» **PROBLEM SET**
1 - Translate this sentence from the text on John Burroughs' boyhood home into Spanish: "Even if the house isn't open you can peek in the windows and tour the grounds."
2 - Using the text on John Burroughs' boyhood home, answer each question briefly:
(a) What style did the porch become?
(b) What was burned off the siding?
(c) How many rooms are open for viewing?
3 - Output the part of the text on John Burroughs' boyhood home between "Only three rooms" and "all on display.", inclusive, with no changes.

» **TEXT**

John Burrough's Roxbury

     

It was great to see that local interests have been heard and John Burroughs' boyhood home is now accessible to the public. Watch for notices in the paper (or read my Community Events page) for open days - there were several this year already. I'll post them as I have them. Even if the house isn't open you can peek in the windows and tour the grounds.

In the photo above, the broad view shows how the house was "rusticated" by Burroughs in his later years. The roofline ornamentation was removed, the porch became an "Adirondack style" porch and all the paint was burned off the siding. (It nearly burned down in the process!) That revealed the rich color of the wood visible in the closeup of the shuttered window above.
Only three rooms are open for viewing, but they are filled with artifacts and reminders of a simpler age. The furniture, made by John Burroughs (rustic) - or by his son Julian (arts & crafts), the many photos of family and friends, framed personal notes from Roosevelt and Burbank, even the cradle he rocked in as a baby are all on display.

» **SUPPLIED ENTRIES**
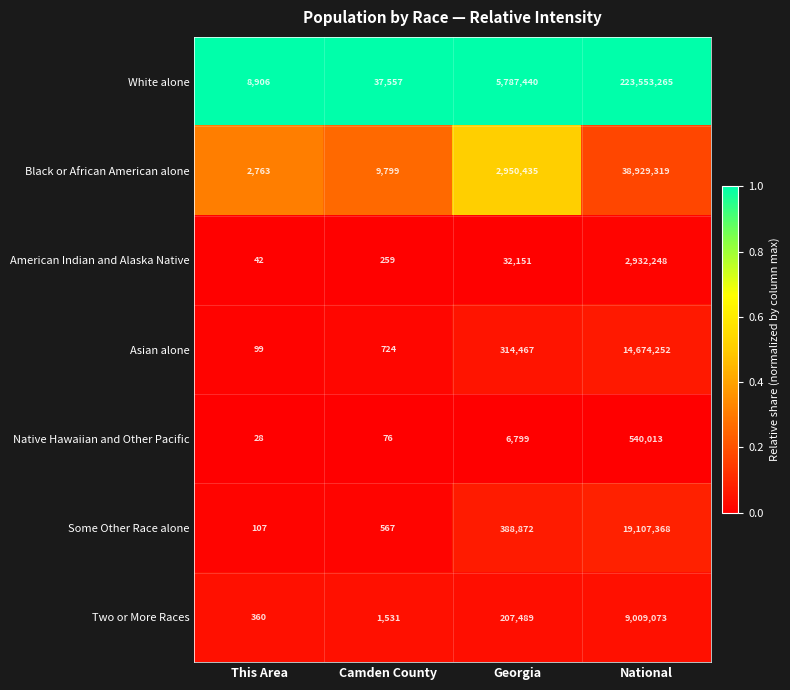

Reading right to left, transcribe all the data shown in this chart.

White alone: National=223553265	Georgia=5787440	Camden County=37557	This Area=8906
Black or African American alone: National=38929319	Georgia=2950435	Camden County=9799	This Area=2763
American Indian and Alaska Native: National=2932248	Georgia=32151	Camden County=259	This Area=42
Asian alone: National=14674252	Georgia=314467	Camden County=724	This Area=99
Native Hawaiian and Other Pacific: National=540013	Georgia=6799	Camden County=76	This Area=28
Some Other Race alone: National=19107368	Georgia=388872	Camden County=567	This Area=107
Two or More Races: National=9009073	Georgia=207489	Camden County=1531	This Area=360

» **RESPONSES PER TASK**
1 - Aunque la casa no esté abierta, puedes asomarte por las ventanas y recorrer los terrenos.

2 -
(a) An "Adirondack style" porch.
(b) All the paint.
(c) Three.

3 -
Only three rooms are open for viewing, but they are filled with artifacts and reminders of a simpler age. The furniture, made by John Burroughs (rustic) - or by his son Julian (arts & crafts), the many photos of family and friends, framed personal notes from Roosevelt and Burbank, even the cradle he rocked in as a baby are all on display.